Seoul: North Korea on Saturday moved its clock forward 30 minutes, aligning its time zone with South Korea, a move aimed at promoting the two countries' reconciliation, Pyongyang's state media reported.

The change came a week after North Korean leader Kim Jong-un told South Korean President Moon Jae-in that he wanted to unify the time zones to promote inter-Korean reconciliation and unity, reports Yonhap News Agency.

The decision took effect at the stroke of midnight.

"Pyongyang time was reset and applied from May 5, according to a decree of the Presidium of the Supreme People's Assembly of North Korea," Pyongyang's state-run Korean Central News Agency said in a statement.

"The time-resetting is the first practical step taken after the historic third North-South summit meeting to speed up the process for the North and the South to become one and turn their different and separated things into the same and single ones," the statement added.

North Korea pushed back its standard time by 30 minutes in August 2015, claiming the move was aimed at removing the vestige of Japan's 1910-45 colonial rule of the Korean Peninsula.
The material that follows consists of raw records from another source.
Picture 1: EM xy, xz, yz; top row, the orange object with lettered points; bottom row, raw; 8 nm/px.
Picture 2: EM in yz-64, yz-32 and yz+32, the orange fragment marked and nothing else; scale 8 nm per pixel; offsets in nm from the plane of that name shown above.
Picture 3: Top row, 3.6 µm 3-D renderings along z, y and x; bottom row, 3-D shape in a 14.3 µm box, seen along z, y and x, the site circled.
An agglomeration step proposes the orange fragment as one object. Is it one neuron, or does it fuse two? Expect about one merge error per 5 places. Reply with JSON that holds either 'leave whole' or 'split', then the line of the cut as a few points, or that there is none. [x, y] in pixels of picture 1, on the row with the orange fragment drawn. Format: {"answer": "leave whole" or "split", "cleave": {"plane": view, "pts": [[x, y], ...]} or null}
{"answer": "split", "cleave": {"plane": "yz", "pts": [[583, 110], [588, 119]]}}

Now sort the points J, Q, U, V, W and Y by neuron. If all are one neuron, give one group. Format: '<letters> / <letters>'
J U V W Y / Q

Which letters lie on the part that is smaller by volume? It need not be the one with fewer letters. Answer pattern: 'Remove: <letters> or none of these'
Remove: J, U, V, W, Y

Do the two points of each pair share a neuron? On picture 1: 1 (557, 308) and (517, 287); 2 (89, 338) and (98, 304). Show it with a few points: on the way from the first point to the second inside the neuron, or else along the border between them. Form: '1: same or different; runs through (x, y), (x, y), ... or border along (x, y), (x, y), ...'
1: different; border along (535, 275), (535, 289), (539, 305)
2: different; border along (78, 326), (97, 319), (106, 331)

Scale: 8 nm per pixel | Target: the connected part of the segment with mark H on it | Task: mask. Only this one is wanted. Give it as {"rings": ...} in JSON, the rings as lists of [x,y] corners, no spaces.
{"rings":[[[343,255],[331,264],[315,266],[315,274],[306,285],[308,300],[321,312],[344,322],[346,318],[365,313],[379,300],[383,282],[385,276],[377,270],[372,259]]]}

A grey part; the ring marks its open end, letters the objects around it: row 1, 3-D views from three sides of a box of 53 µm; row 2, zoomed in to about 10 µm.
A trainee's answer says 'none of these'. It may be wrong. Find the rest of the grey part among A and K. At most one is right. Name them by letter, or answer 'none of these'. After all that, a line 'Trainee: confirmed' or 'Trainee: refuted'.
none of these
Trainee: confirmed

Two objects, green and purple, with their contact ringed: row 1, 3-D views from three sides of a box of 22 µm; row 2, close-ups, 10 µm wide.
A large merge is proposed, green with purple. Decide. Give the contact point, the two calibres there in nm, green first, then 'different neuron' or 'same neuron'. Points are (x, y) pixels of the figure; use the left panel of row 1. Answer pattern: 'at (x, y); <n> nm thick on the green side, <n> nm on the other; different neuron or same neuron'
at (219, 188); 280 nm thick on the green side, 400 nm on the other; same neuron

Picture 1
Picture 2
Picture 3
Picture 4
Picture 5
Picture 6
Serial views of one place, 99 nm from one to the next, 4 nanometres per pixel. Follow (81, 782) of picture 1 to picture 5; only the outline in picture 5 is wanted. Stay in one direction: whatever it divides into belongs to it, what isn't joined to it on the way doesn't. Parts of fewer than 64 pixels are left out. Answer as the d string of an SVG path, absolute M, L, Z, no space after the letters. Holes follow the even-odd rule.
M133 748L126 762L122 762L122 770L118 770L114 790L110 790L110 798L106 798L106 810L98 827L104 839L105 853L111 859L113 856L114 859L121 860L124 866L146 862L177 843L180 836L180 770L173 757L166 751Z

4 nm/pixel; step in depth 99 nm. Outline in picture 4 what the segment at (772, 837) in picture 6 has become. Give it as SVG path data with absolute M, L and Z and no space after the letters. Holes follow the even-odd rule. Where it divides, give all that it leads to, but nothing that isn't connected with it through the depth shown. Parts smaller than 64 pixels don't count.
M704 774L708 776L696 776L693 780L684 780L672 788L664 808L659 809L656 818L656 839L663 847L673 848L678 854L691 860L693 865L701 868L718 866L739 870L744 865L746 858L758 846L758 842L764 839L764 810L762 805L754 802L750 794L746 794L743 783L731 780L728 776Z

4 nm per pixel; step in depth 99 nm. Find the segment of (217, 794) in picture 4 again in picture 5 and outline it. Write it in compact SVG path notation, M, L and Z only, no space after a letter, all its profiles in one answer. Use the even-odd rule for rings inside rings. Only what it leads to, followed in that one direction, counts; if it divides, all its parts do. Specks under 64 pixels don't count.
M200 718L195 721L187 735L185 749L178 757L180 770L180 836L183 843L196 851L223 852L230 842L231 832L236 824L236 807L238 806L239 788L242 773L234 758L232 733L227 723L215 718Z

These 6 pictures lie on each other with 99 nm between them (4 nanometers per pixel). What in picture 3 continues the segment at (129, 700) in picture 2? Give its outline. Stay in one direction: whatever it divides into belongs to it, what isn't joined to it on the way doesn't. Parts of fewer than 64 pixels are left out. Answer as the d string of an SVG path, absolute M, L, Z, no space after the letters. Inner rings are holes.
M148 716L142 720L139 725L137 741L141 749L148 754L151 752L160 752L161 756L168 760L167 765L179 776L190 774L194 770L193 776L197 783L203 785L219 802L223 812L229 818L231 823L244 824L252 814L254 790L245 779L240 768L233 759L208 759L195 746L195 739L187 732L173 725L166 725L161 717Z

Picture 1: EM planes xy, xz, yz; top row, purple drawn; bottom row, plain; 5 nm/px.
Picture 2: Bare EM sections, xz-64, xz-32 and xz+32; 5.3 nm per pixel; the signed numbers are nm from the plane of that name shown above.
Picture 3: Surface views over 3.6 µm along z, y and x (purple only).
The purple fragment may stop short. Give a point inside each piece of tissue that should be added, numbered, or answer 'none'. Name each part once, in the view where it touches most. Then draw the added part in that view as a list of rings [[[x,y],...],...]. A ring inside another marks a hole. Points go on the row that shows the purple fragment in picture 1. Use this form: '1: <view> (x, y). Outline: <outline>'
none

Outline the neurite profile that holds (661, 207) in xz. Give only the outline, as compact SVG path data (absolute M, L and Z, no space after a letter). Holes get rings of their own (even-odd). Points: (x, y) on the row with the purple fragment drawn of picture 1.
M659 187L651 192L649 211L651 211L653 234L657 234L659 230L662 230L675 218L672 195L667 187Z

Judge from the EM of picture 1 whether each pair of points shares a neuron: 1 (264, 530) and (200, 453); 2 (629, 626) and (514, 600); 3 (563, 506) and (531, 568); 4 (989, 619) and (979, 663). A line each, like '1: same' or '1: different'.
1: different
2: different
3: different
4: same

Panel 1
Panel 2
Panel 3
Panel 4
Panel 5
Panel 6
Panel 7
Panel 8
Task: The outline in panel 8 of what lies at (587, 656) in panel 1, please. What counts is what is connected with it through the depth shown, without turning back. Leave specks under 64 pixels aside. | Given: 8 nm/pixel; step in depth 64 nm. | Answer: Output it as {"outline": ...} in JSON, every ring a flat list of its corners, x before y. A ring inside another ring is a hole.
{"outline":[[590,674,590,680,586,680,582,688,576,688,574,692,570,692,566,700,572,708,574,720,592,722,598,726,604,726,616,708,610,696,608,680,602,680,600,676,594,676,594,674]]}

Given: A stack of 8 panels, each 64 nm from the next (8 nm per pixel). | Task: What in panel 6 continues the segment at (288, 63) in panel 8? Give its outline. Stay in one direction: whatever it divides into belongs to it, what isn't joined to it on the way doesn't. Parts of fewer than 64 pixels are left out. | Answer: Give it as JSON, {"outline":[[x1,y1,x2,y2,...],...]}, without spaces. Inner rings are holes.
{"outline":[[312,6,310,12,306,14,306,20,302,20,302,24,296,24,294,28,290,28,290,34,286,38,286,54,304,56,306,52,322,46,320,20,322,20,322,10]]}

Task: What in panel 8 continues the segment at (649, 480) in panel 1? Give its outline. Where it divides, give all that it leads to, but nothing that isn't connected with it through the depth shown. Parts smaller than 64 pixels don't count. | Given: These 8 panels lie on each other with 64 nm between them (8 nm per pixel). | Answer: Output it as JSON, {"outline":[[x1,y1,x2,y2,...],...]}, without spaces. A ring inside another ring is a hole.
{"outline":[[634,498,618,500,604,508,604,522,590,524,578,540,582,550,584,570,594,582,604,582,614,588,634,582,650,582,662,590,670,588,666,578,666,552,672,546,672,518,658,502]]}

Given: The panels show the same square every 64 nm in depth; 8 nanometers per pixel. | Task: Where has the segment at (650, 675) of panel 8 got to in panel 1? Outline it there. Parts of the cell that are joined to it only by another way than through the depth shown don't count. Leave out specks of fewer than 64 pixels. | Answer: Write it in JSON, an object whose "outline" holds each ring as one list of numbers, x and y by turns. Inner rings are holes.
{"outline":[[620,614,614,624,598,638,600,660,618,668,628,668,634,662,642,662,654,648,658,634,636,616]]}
The two Koreas previously used an identical standard time, set in the period.

North Koreans also have their own calendar. Instead of counting from the birth of Christ, they count from the birth of founding leader, Kim Il Sung. He was born in 1912.

The heads of North and South Korea met on April 27 inside the Demilitarized Zone dividing the Koreas.

They signed the Panmunjom Declaration for Peace, Prosperity and Unification on the Korean Peninsula during the first meeting between leaders of the two countries in 10 years. They committed themselves to the complete denuclearization of the Korean Peninsula and pledged to bring a formal end to the Korean War, 65 years after hostilities ceased, CNN reported.

Another sign of the rapprochement will come next week, when a team from the UN's International Civil Aviation Organization (ICAO) will travel to North Korea to discuss a proposal to start an air route between the Pyongyang and Incheon, South Korea, Anthony Philbin, the agency's communications chief, said late Friday.

South Korean aviation officials are still weighing the proposal, which was requested by North Korea in February.

ICAO Asia and Pacific Regional Director Arun Mishra will travel to North Korea with the director of the agency's air navigation bureau, Stephen Creamer, to open discussion on air navigation and safety issues, according to Philbin.